L’article L741-6 du CESEDA dispose que la décision de placement en rétention est motivée.
Enfin, en application des dispositions de l’article L741-4 du CESEDA la décision de placement en rétention doit prendre en compte sont pris en compte pour déterminer les conditions de son placement en rétention.
En l’espèce, pour placer Monsieur [B] en rétention, le Préfet a retenu l’existence d’un rique de fuite et l’existence d’une menace à l’ordre public.
Comme l’a relevé exactement le premier juge, les pièces de la procédure débattues contradictoirement montrent que Monsieur [B] est dépourvu de document d’identité et de voyage en cours de la validité, a déclaré le 27 février 2025 sa volonté de ne pas quitter la France, être SDF et vivre dans la rue. L’attestation d’hébergement, produite après l’arrêté de placement en rétention a en conséquence une force probante et un effet relatifs.
Comme l’a par ailleurs parfaitement caractérisé le premier juge, le critère de la menace à l’ordre public est caractérisé par sa condamnation du 24 février 2025 à la peine de 6 mois avec sursis pour des faits de vol par effraction dans un local à usage d’habitation, les circonstances de cette condamnation en comparution immédiate et le risque de récidive.
Le Préfet a ainsi caractérisé le rique de fuite et la menace à l’ordre public.
Enfin, Monsieur [B] ne fait pas état d’un état de vulnérabilité.
L’ordonnance attaquée sera confirmée.
PAR CES MOTIFS,
Déclarons l’appel recevable,
Confirmons l’ordonnance du magistrat du siège du Tribunal Judiciaire de Rennes chargé du contrôle des mesures restrictives et privatives de liberté du 04 mars 2025,
Laissons les dépens à la charge du Trésor Public.
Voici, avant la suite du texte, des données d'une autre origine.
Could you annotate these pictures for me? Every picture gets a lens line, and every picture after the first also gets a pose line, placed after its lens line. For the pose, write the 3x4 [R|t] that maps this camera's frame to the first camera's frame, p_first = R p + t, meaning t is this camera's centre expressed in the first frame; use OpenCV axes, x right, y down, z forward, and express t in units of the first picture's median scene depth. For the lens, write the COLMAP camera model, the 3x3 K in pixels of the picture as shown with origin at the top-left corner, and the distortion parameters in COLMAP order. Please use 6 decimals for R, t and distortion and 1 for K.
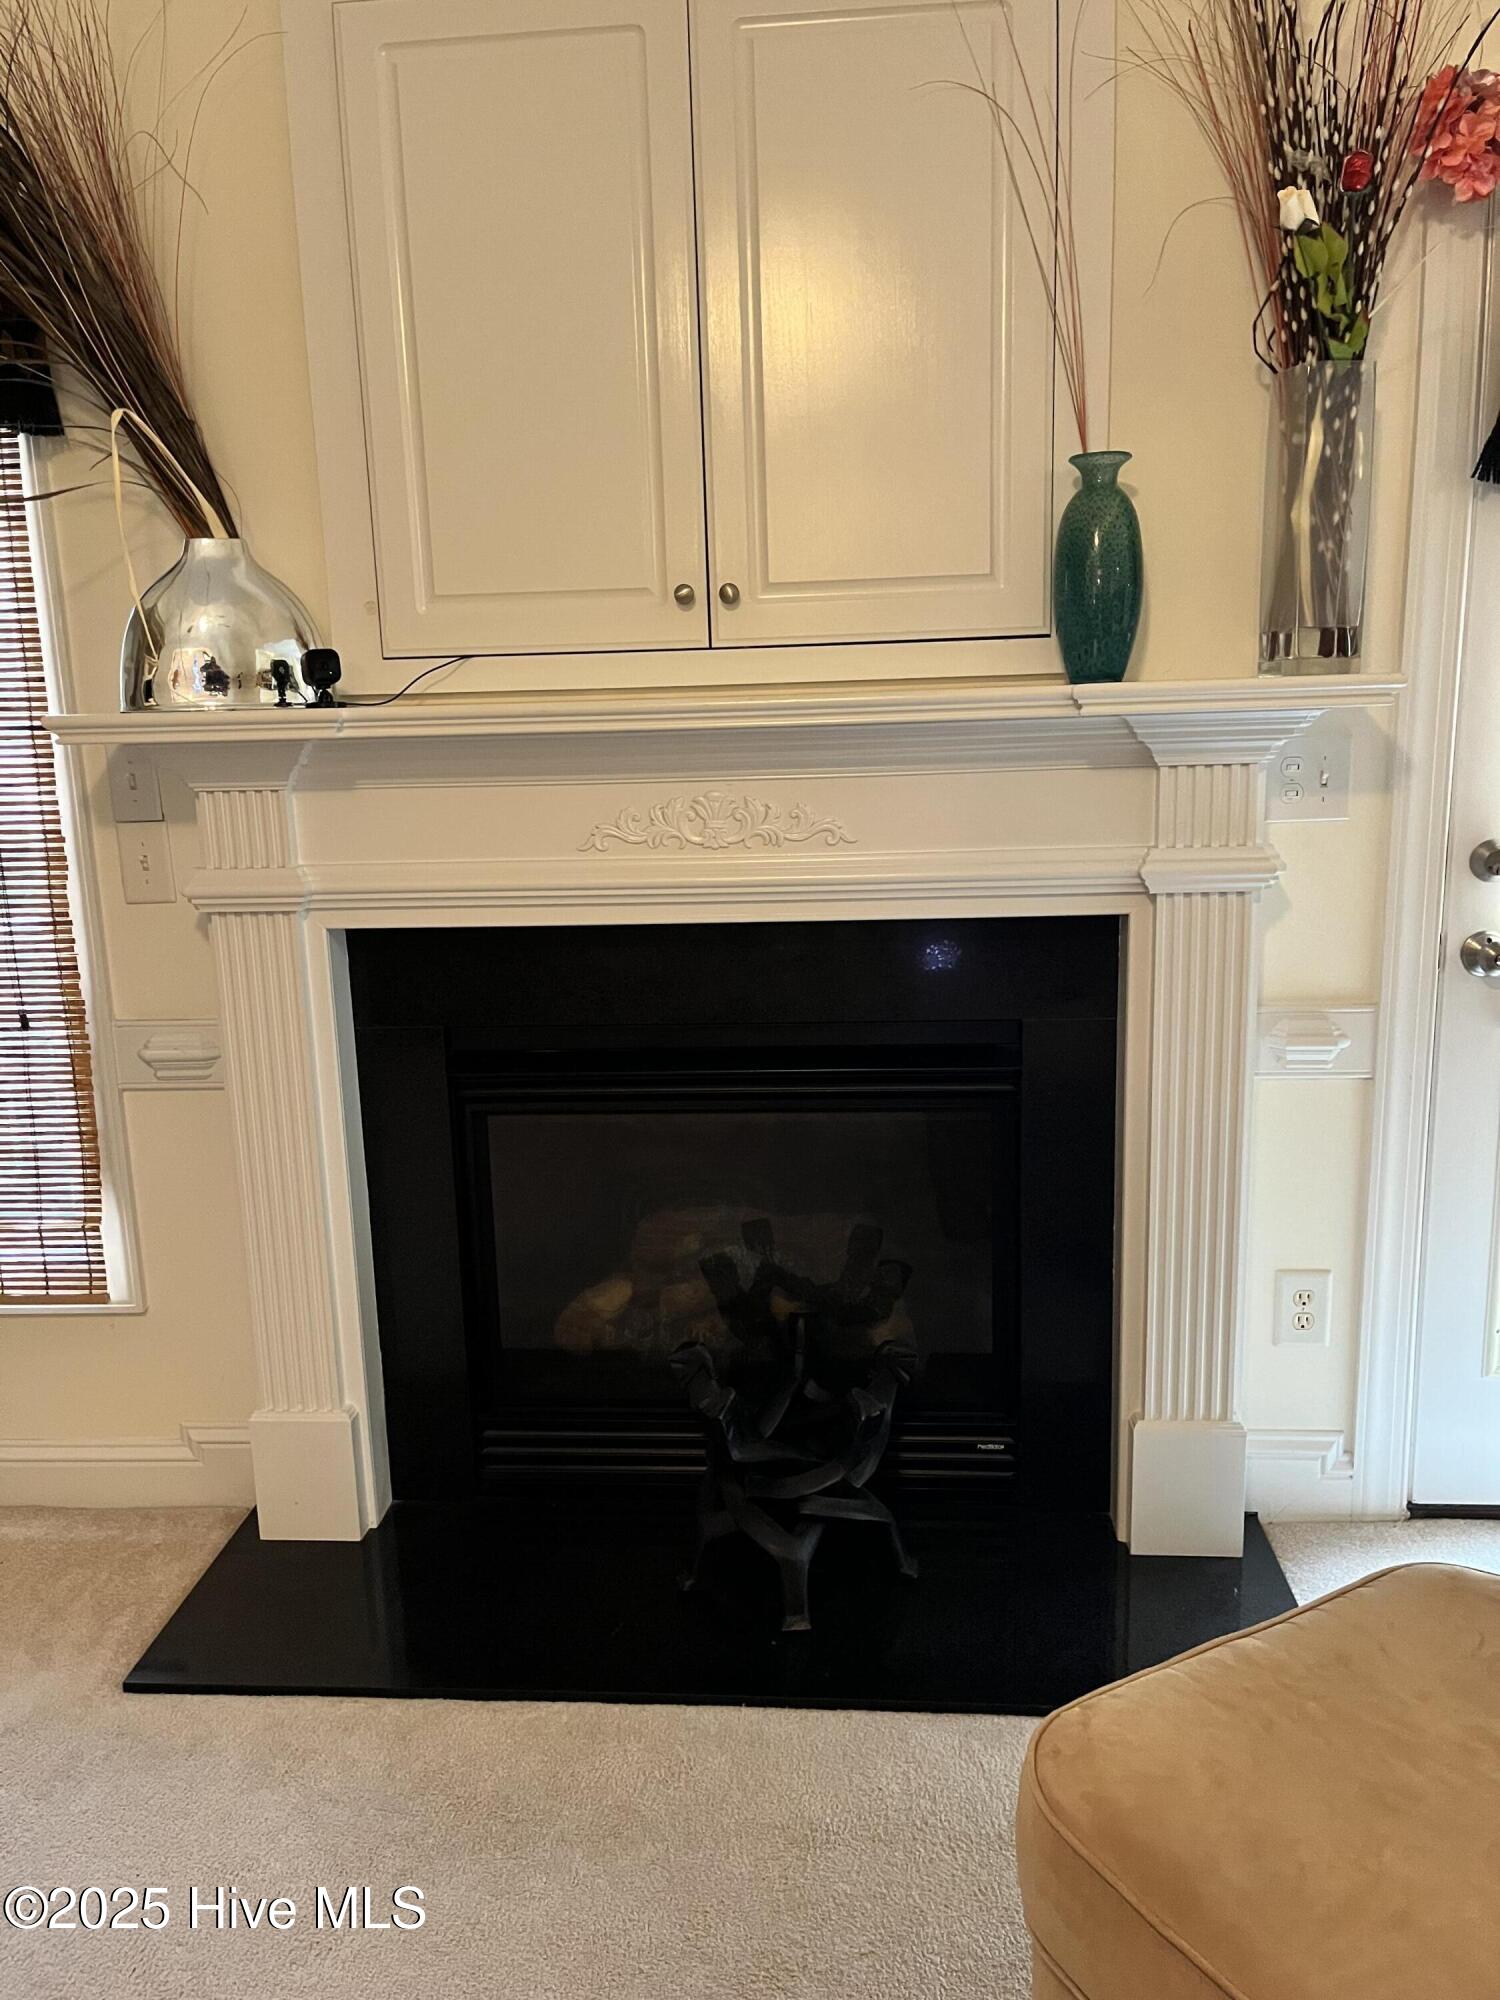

Fait à Rennes, le 06 Mars 2025 à 12 heures 30
LE GREFFIER, PAR DÉLÉGATION, LE CONSEILLER,
Notification de la présente ordonnance a été faite ce jour à [F] [B], à son avocat et au préfet
Le Greffier,
Cette ordonnance est susceptible d’un pourvoi en cassation dans les deux mois suivant la présente notification et dans les conditions fixées par les articles 973 et suivants du code de procédure civile.
Communication de la présente ordonnance a été faite ce même jour au procureur général.